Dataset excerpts
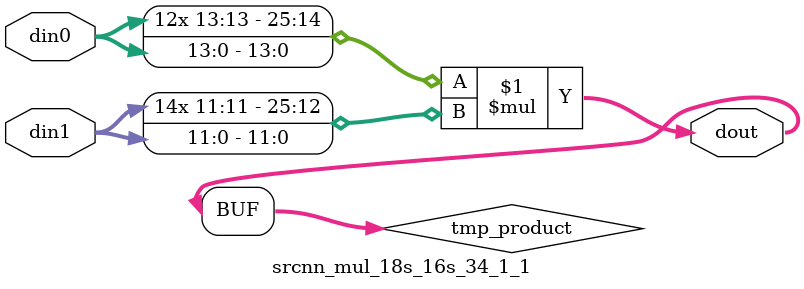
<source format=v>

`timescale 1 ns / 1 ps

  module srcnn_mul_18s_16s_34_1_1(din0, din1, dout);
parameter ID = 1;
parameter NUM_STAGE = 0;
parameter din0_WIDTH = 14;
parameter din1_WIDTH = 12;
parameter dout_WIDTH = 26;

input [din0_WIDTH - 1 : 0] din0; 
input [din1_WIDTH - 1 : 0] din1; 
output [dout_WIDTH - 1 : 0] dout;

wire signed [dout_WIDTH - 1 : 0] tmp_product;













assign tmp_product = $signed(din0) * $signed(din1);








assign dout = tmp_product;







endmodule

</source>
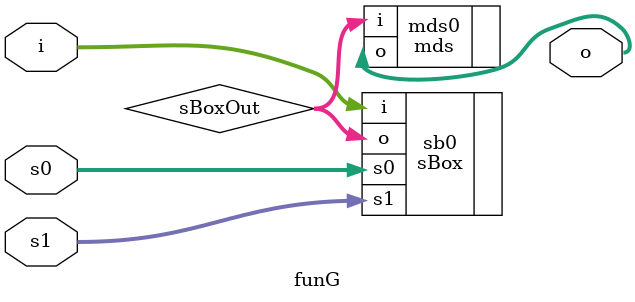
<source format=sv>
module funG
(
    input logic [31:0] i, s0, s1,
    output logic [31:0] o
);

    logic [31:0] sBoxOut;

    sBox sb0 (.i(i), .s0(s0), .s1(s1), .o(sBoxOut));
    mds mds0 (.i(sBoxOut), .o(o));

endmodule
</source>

==

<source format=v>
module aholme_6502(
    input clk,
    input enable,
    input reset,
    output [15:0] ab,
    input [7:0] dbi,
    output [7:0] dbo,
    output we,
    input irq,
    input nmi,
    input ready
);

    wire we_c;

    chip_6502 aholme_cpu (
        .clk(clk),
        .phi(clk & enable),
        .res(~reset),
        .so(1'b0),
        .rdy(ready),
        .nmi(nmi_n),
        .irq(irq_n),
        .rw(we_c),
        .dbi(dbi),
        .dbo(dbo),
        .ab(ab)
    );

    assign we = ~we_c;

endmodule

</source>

__Directive__
Output the lines above exactly, but only those between the line holding "input [din0_WIDTH - 1 : 0] din0;" and the line holding "assign dout = tmp_product;", inclusive.

__Exercise solution__
input [din0_WIDTH - 1 : 0] din0; 
input [din1_WIDTH - 1 : 0] din1; 
output [dout_WIDTH - 1 : 0] dout;

wire signed [dout_WIDTH - 1 : 0] tmp_product;













assign tmp_product = $signed(din0) * $signed(din1);








assign dout = tmp_product;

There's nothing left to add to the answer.